En 1982, commandant la troupe lancée contre les groupes palestiniens au Liban, il critique l'attitude de franc-tireur de son ministre de la Défense, Ariel Sharon. Il estime que l'opération "Paix en Galilée" est une erreur. Et, lorsque Sharon minimise publiquement l'horreur des carnages commis à Sabra et Chatila, il demande à son chef d'état-major à être suspendu jusqu'à ce que le ministre démissionne. Furieux, Sharon lui signifie par téléphone qu'il doit immédiatement quitter l'armée. Mais il refuse, soutenu dans son intransigeance par le Premier ministre d'alors, Menahem Begin. Une commission d'enquête, sous l'impulsion de Mitzna, pousse finalement Sharon à la démission et à une dizaine d'années de silence.

Certains Israéliens se souviennent donc de cet officier massif, portant une barbe noire, en charge des Forces de défense israéliennes pour la région centre, lors de l'irruption de la première Intifada. La télévision le montre alors s'avançant, mains nues, vers les chebab qui lancent des pierres sur ses hommes pour leur parler. Reste que le général Mitzna, qui arbore alors ses trente ans de carrière militaire, n'hésite pas à réprimer durement les foyers d'insurrection palestiniens. Mais il sait également se montrer intraitable face aux ratonnades lancées par quelques colons qui haïssent ce "dangereux gauchiste".

Un plan pour la paix

Aujourd'hui, Amram Mitzna porte des lunettes, une barbe grisonnante et des chemises ouvertes. Ce n'est pas un homme à se masquer derrière des conseillers en communication ou une nuée de gardes du corps. Le Hamas l'a pourtant placé en 1998 sur sa liste noire de personnalités à kidnapper. Entré récemment en politique, il est depuis 1993 le populaire maire de la cité balnéaire de Haïfa, sous l'autorité de son modèle Yitzhak Rabin. Sa gestion de la "capitale du nord" s'est révélée être celle d'un dirigeant pragmatique, discret et droit, sa vision de l'Etat mêlant la sociale-démocratie à l'occidentale et un sionisme socialisant et fondé sur la coexistence pacifique.
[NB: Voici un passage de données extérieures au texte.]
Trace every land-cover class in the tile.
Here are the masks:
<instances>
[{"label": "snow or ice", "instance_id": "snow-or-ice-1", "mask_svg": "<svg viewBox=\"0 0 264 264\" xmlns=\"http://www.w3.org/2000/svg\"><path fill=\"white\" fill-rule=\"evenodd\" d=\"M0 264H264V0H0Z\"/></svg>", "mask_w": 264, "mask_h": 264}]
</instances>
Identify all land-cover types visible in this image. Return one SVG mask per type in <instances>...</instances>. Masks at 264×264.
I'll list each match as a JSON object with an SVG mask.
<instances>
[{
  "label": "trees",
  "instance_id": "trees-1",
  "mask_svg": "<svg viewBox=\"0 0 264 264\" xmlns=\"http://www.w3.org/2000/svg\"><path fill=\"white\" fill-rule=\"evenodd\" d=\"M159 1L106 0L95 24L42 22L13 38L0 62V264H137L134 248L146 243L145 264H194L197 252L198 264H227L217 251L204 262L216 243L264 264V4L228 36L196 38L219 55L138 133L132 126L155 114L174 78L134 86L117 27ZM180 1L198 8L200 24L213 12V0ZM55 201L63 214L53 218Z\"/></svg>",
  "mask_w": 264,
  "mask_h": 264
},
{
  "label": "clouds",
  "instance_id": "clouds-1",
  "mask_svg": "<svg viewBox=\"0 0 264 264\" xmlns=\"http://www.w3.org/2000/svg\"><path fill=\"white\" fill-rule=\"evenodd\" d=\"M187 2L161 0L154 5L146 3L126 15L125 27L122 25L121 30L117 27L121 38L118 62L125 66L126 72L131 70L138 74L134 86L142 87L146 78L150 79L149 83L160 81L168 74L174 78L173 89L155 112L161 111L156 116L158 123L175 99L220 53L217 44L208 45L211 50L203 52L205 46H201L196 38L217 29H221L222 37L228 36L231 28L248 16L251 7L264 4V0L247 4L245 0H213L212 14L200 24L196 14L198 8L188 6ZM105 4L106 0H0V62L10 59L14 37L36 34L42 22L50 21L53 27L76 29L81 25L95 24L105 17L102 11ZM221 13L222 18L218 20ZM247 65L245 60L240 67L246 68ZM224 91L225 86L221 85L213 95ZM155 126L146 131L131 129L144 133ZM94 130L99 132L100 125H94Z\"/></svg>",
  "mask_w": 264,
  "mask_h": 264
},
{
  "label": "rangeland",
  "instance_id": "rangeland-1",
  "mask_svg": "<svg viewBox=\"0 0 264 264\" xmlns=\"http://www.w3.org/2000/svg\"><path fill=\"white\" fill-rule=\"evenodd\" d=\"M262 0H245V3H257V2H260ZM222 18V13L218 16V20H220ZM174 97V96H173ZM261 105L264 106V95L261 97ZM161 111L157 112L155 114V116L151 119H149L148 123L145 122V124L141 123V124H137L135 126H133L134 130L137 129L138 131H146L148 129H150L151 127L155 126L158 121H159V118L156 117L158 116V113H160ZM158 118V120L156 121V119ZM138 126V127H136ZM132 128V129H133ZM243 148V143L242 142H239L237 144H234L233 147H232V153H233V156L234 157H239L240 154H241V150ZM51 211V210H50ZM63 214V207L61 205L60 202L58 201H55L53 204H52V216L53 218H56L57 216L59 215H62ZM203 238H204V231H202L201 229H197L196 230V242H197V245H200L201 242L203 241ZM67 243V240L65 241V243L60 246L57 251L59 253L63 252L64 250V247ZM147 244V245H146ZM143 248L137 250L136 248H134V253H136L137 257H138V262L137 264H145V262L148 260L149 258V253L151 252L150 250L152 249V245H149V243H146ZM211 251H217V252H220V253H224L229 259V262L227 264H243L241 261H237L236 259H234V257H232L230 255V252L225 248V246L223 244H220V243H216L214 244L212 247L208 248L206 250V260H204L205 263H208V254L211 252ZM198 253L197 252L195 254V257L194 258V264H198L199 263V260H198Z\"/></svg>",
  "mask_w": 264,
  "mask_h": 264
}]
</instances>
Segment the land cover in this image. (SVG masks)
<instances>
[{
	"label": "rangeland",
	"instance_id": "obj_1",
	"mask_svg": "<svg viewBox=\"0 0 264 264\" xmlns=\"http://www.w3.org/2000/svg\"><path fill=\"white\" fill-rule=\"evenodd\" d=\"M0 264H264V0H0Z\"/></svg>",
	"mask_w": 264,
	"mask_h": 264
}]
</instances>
S'agissant de la question palestinienne, le nouveau leader travailliste a récemment expliqué sa vision des choses, s'il venait à gagner les élections de janvier. Concrètement, il s'agirait, pour les négociateurs israéliens et palestiniens, de parvenir rapidement à un règlement global sur la base des "Paramètres Clinton" de décembre 2000, suivi de son application intégrale. Ou, en cas d'échec, du démantèlement des colonies de la bande de Gaza, des colonies isolées de Cisjordanie, d'un retrait des zones autonomes palestiniennes et de l'instauration d'une frontière continue face aux terres arabes, laissant la nouvelle Palestine se développer aux côtés d'Israël, mais sans son concours.
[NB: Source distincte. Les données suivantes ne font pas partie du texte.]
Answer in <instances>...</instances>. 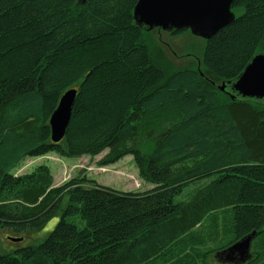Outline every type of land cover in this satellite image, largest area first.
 <instances>
[{
	"label": "trees",
	"instance_id": "1",
	"mask_svg": "<svg viewBox=\"0 0 264 264\" xmlns=\"http://www.w3.org/2000/svg\"><path fill=\"white\" fill-rule=\"evenodd\" d=\"M136 2L0 0V233L23 240L60 213L41 243L0 264H204L253 232L250 258L232 263L264 264V103L218 88L264 52V0H233L242 12L203 39L200 64L178 68L136 25ZM72 87L53 143L49 116ZM103 151L97 165L131 154L152 188L85 175L55 185L46 164L14 174L26 157ZM221 230L231 238L209 248Z\"/></svg>",
	"mask_w": 264,
	"mask_h": 264
},
{
	"label": "water",
	"instance_id": "2",
	"mask_svg": "<svg viewBox=\"0 0 264 264\" xmlns=\"http://www.w3.org/2000/svg\"><path fill=\"white\" fill-rule=\"evenodd\" d=\"M232 2L233 0H137L133 19L136 25L146 30L188 29L193 35L209 39L234 20ZM218 88L232 100L238 98L264 103V52L254 54L235 78L222 81ZM76 95V87L66 90L49 116L50 139L53 143L62 140L67 132ZM254 235V232L246 235L217 255L224 261L235 262V256L242 258L241 262L247 261L251 256L249 251ZM12 240L19 241L22 237Z\"/></svg>",
	"mask_w": 264,
	"mask_h": 264
},
{
	"label": "rangeland",
	"instance_id": "3",
	"mask_svg": "<svg viewBox=\"0 0 264 264\" xmlns=\"http://www.w3.org/2000/svg\"><path fill=\"white\" fill-rule=\"evenodd\" d=\"M242 9H234V16H238ZM160 29V28H159ZM161 30V31H160ZM151 29V35L154 42L160 45L168 58L172 61L175 68L183 67L192 63L199 65L200 56L202 55L204 40L201 37L193 35L189 32L178 36H170L169 31L162 29ZM107 151L90 157H61L55 152L48 153L39 157H26L23 159L14 174L30 172L38 164H46L53 176L54 184L59 185L70 178L78 175H85L92 178L98 184L110 187L119 191L143 192L148 190V186H143L145 183L138 174L137 167L134 164L131 154L125 155L117 162L109 165L99 166L97 161L105 155ZM68 201L67 196L62 201V208L66 206ZM60 219V213L46 222L44 227L37 231L30 232L25 235L20 242H12L8 240L5 234L0 233V253L14 252L17 249L27 247L29 245H37L41 243L46 236L55 228ZM231 236H226L223 230L220 231L221 242L213 245L209 244V248L219 246L227 242ZM212 254V255H211ZM207 257L201 260L204 264H233L230 261L222 259H214L213 253L206 255Z\"/></svg>",
	"mask_w": 264,
	"mask_h": 264
},
{
	"label": "crops",
	"instance_id": "4",
	"mask_svg": "<svg viewBox=\"0 0 264 264\" xmlns=\"http://www.w3.org/2000/svg\"><path fill=\"white\" fill-rule=\"evenodd\" d=\"M143 186L145 187V186H148V188L147 189H150V188H152V185L151 184H149V183H147V182H145L144 184H143ZM193 188V187H192ZM221 251V250H220ZM218 253H219V251H218ZM213 258L214 259H222L220 256H218L217 255V252L213 255ZM224 261V260H223ZM210 264V263H209Z\"/></svg>",
	"mask_w": 264,
	"mask_h": 264
},
{
	"label": "bare ground",
	"instance_id": "5",
	"mask_svg": "<svg viewBox=\"0 0 264 264\" xmlns=\"http://www.w3.org/2000/svg\"><path fill=\"white\" fill-rule=\"evenodd\" d=\"M12 238H16V237H10L11 240H12ZM12 241H14V240H12ZM19 241H21V240H19Z\"/></svg>",
	"mask_w": 264,
	"mask_h": 264
},
{
	"label": "flooded vegetation",
	"instance_id": "6",
	"mask_svg": "<svg viewBox=\"0 0 264 264\" xmlns=\"http://www.w3.org/2000/svg\"><path fill=\"white\" fill-rule=\"evenodd\" d=\"M239 258V256H235V259Z\"/></svg>",
	"mask_w": 264,
	"mask_h": 264
}]
</instances>
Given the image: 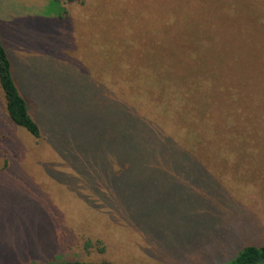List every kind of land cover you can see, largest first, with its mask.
I'll list each match as a JSON object with an SVG mask.
<instances>
[{
  "label": "rangeland",
  "instance_id": "obj_1",
  "mask_svg": "<svg viewBox=\"0 0 264 264\" xmlns=\"http://www.w3.org/2000/svg\"><path fill=\"white\" fill-rule=\"evenodd\" d=\"M52 1L0 0L48 135L0 87V264H230L264 245V0ZM189 73L213 92L186 95ZM227 91L218 116H260V142L201 140L186 112Z\"/></svg>",
  "mask_w": 264,
  "mask_h": 264
},
{
  "label": "trees",
  "instance_id": "obj_2",
  "mask_svg": "<svg viewBox=\"0 0 264 264\" xmlns=\"http://www.w3.org/2000/svg\"><path fill=\"white\" fill-rule=\"evenodd\" d=\"M70 1H78L83 3V0H70ZM55 4H60L59 0H53ZM51 2V3H52ZM65 10L64 7H60L59 10H56L57 16L61 17L62 12ZM201 69V71H206L204 67L194 68L191 73H198L197 70ZM191 73L184 74V77H190V80H184L188 82H183L185 84L191 83V86H187L184 89V93L186 95L191 96V94L195 91H198L202 95L205 94L204 91H207L208 94L212 93L213 90L209 86H206L205 83L200 82L199 79L201 77L199 75L193 76ZM213 75V74H212ZM181 85L180 82H176ZM194 84V85H193ZM171 86V85H170ZM0 87L3 93L6 109L10 119L18 126L24 127L32 136L38 139H46L48 135H43L45 132L44 129L41 128L39 123L35 119L34 113V98L33 95L30 94L25 95L22 94L19 86L14 77V65L12 58L6 49L3 41L0 37ZM173 88V86H171ZM175 90L180 89L179 87L174 85ZM234 94V92L227 91V94L222 95H210V99L205 97V102L211 109L216 110L214 114L208 113L209 108L206 105L207 109H201L199 111L205 112V118L202 114H196L194 112H186L188 116L195 117L197 124H200L201 127L210 128L207 132L203 129L198 130V135L200 136L203 142L212 141V143H244V142H260V116H255V121L250 119V116L244 115L243 111L237 113V116L232 114H228L230 119L228 121H224L218 113V108L222 109V106L229 105V110H233L235 108V102L230 96ZM223 96V97H222ZM213 99V100H212ZM211 102V103H210ZM193 111V110H190ZM228 111V108H227ZM211 114V117H210ZM196 124V125H197ZM200 127V128H201ZM256 128L259 130L258 134L256 132ZM46 133V132H45ZM211 140H207L206 137H210ZM264 134V133H263ZM44 136V137H43ZM264 136V135H263ZM220 143V144H223ZM41 264H120L117 262H102V261H86V260H59L51 263H41ZM230 264H264V245L256 246V245H247L244 247L239 255L230 263Z\"/></svg>",
  "mask_w": 264,
  "mask_h": 264
}]
</instances>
Un mise au point après vingt mois

S'il venait donc à affronter son vieil ennemi Ariel Sharon lors des élections du 28 janvier prochain, la campagne électorale promet donc d'être crispée, même si tous les sondages donnent le Likoud largement vainqueur. Toujours est-il qu'Amram Mitzna donne un visage net à un Parti travailliste déboussolé par la déroute d'Ehud Barak en février 2001 et sa participation plus ou moins floue au gouvernement d'union nationale. Mais son inexpérience nationale, le côté provincial dont il se réclame, ajoutés aux querelles internes de son parti et à la campagne de terreur qui meurtrit Israël, pourraient largement le desservir. Amram Mitzna pourrait ainsi n'être le leader des travaillistes que pour une bien salutaire cure d'opposition.